# Task instructions:
Set every record down verbatim and omit the pictures.

(Stored records)
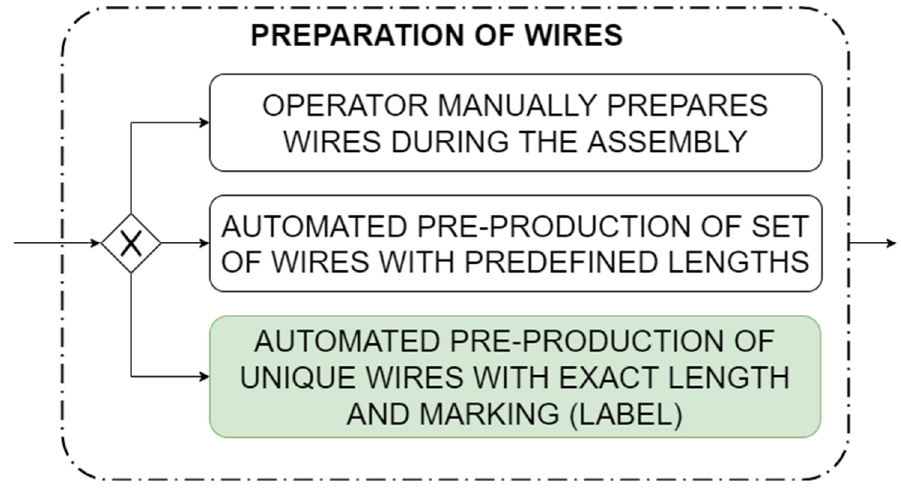
Figure 2. Subordinate process of preproduction of wires with three variants.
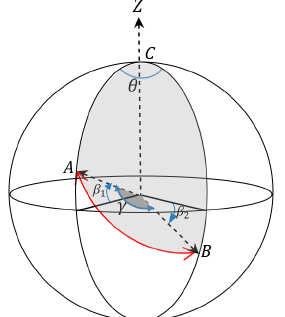
Figure 3. Spherical triangle ABC and oblique angle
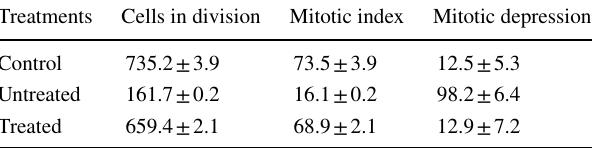
Table 4 Mitotic index and mitotic depression of Allium cepa (onion bulbs) grown in control, untreated and S. wightii -treated BG dye solu- tion 0.05)Treatments Represents mean ± standard deviation with significant difference at P <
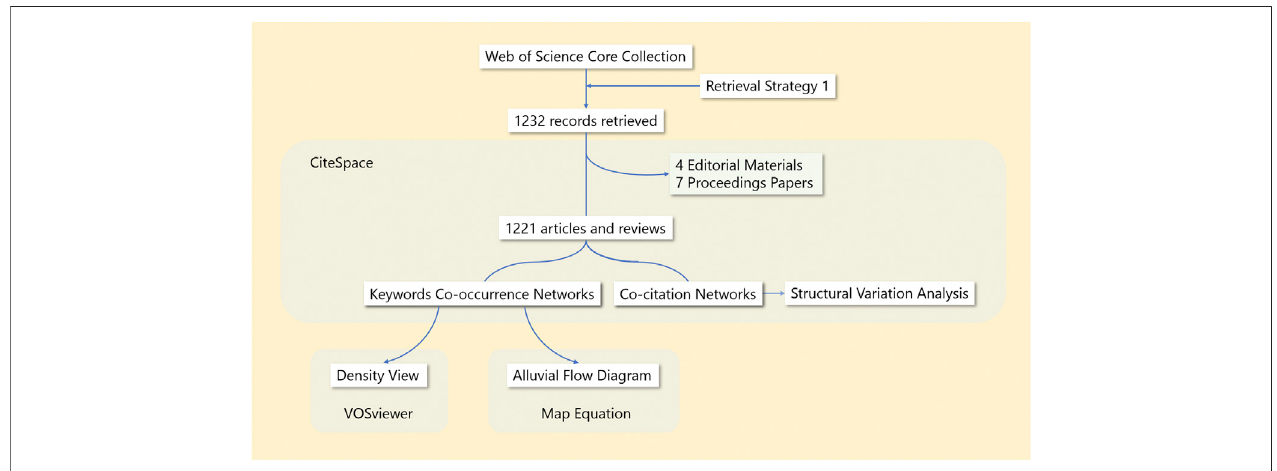
FIGURE 1 | The work fl ow of our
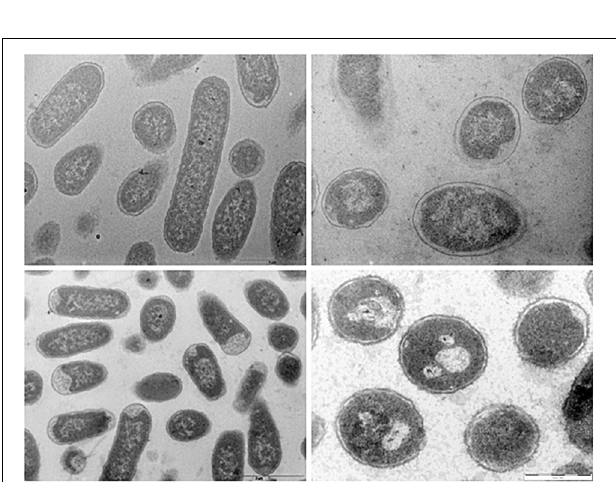
FIGURE 6 | Transmission electron micrographs. Control (above) and Fluopsin C-treated MRSA cells (below). TEM studies demonstrated that Fluopsin C induced internal cell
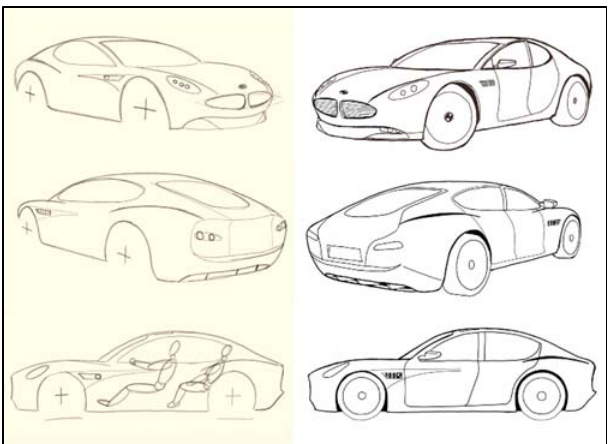
Figure 9. Sketches of the retro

# Reply to the exercise:
Figure 2. Subordinate process of preproduction of wires with three variants.
Figure 3. Spherical triangle ABC and oblique angle
Table 4 Mitotic index and mitotic depression of Allium cepa (onion bulbs) grown in control, untreated and S. wightii -treated BG dye solu- tion 0.05)Treatments Represents mean ± standard deviation with significant difference at P <
FIGURE 1 | The work fl ow of our
FIGURE 6 | Transmission electron micrographs. Control (above) and Fluopsin C-treated MRSA cells (below). TEM studies demonstrated that Fluopsin C induced internal cell
Figure 9. Sketches of the retro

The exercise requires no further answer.